* **ASSIGNMENT**: Once the lines below holding the string "around" are counted, give that number alone.

* **INPUT FOR THIS TASK**:
###

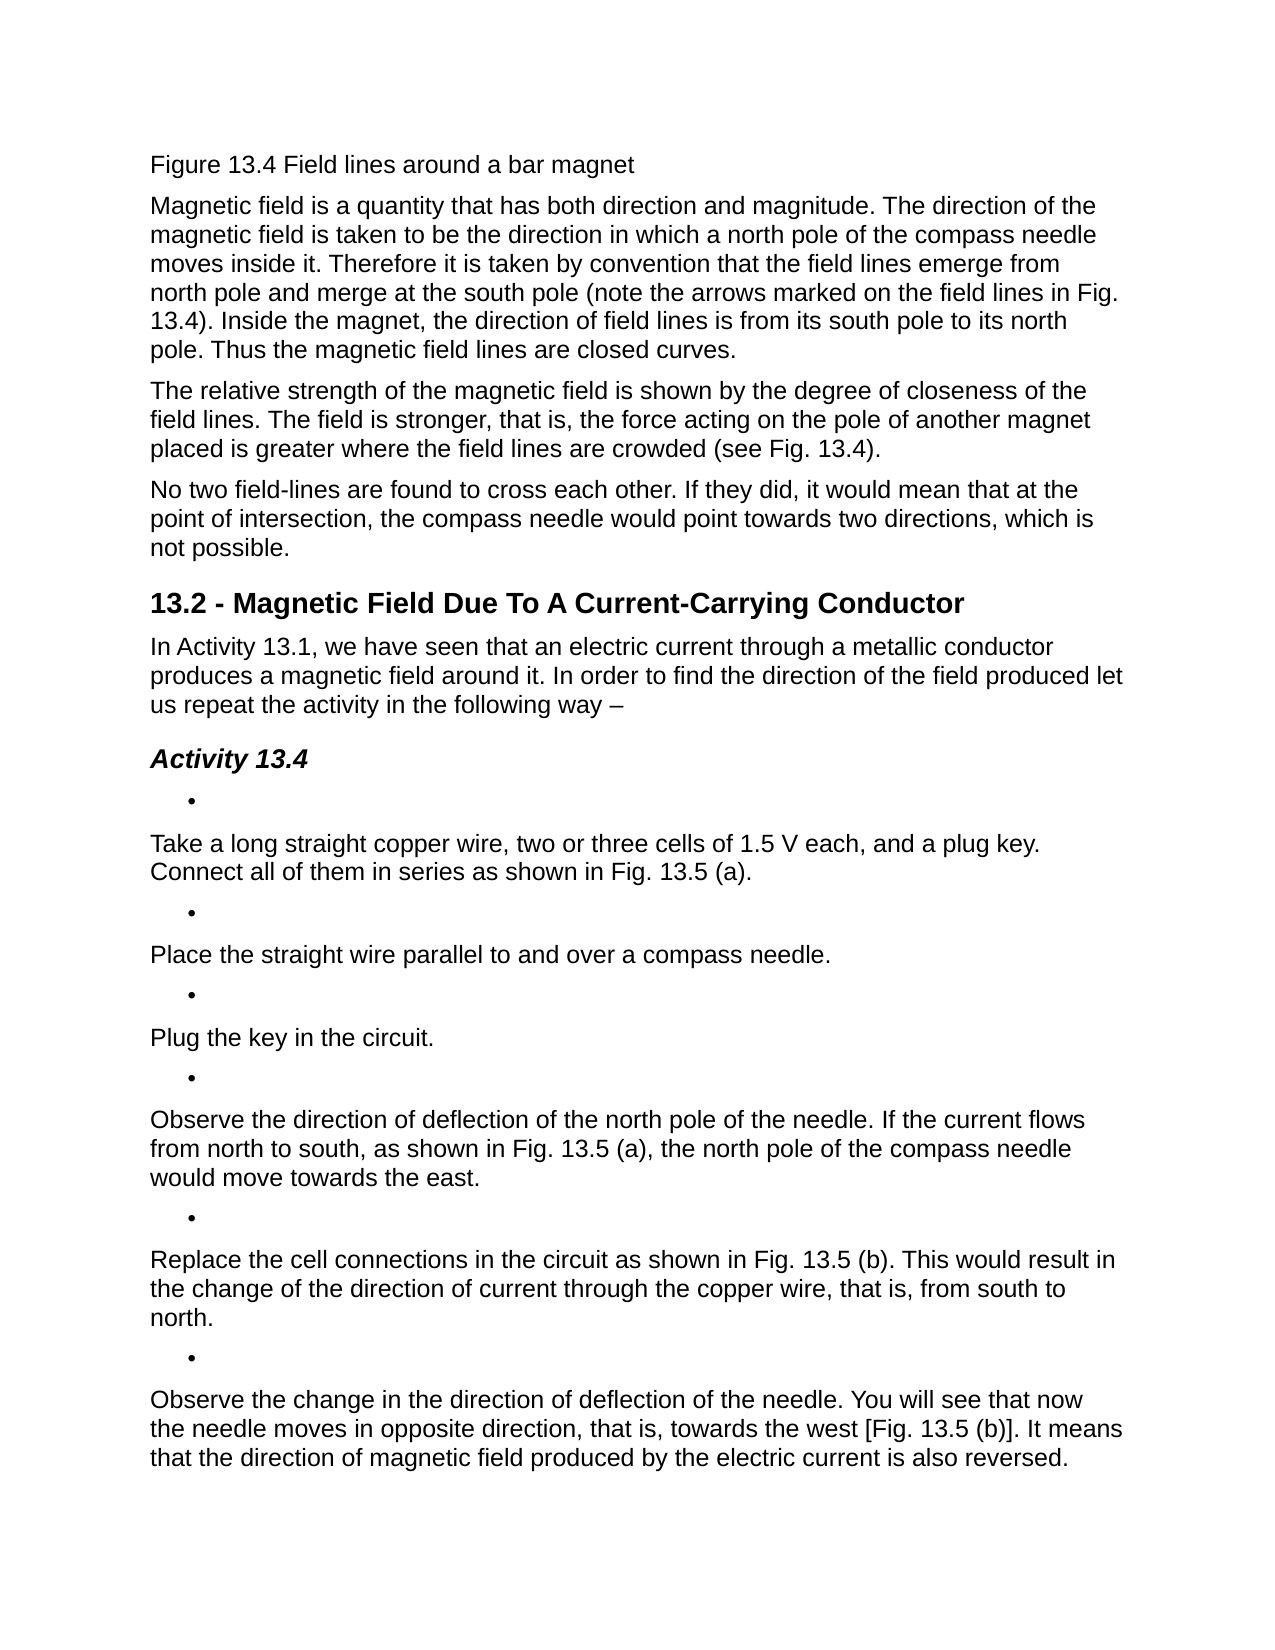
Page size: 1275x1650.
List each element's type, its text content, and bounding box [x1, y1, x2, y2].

subtitle 13.2 - Magnetic Field Due To A Current-Carrying Conductor [150, 586, 1125, 620]
text Observe the direction of deflection of the north pole of the needle. If the current flows from north to south, as shown in Fig. 13.5 (a), the north pole of the compass needle would move towards the east. [150, 1105, 1125, 1191]
text Place the straight wire parallel to and over a compass needle. [150, 940, 1125, 969]
text In Activity 13.1, we have seen that an electric current through a metallic conductor produces a magnetic field around it. In order to find the direction of the field produced let us repeat the activity in the following way – [150, 632, 1125, 718]
text Observe the change in the direction of deflection of the needle. You will see that now the needle moves in opposite direction, that is, towards the west [Fig. 13.5 (b)]. It means that the direction of magnetic field produced by the electric current is also reversed. [150, 1385, 1125, 1472]
text Replace the cell connections in the circuit as shown in Fig. 13.5 (b). This would result in the change of the direction of current through the copper wire, that is, from south to north. [150, 1245, 1125, 1332]
text The relative strength of the magnetic field is shown by the degree of closeness of the field lines. The field is stronger, that is, the force acting on the pole of another magnet placed is greater where the field lines are crowded (see Fig. 13.4). [150, 376, 1125, 462]
text Magnetic field is a quantity that has both direction and magnitude. The direction of the magnetic field is taken to be the direction in which a north pole of the compass needle moves inside it. Therefore it is taken by convention that the field lines emerge from north pole and merge at the south pole (note the arrows marked on the field lines in Fig. 13.4). Inside the magnet, the direction of field lines is from its south pole to its north pole. Thus the magnetic field lines are closed curves. [150, 191, 1125, 364]
text Plug the key in the circuit. [150, 1023, 1125, 1051]
subtitle Activity 13.4 [150, 743, 1125, 775]
text Figure 13.4 Field lines around a bar magnet [150, 150, 1125, 179]
text Take a long straight copper wire, two or three cells of 1.5 V each, and a plug key. Connect all of them in series as shown in Fig. 13.5 (a). [150, 829, 1125, 886]
text No two field-lines are found to cross each other. If they did, it would mean that at the point of intersection, the compass needle would point towards two directions, which is not possible. [150, 475, 1125, 561]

###

* **ANSWER FOR THIS EXERCISE**: 2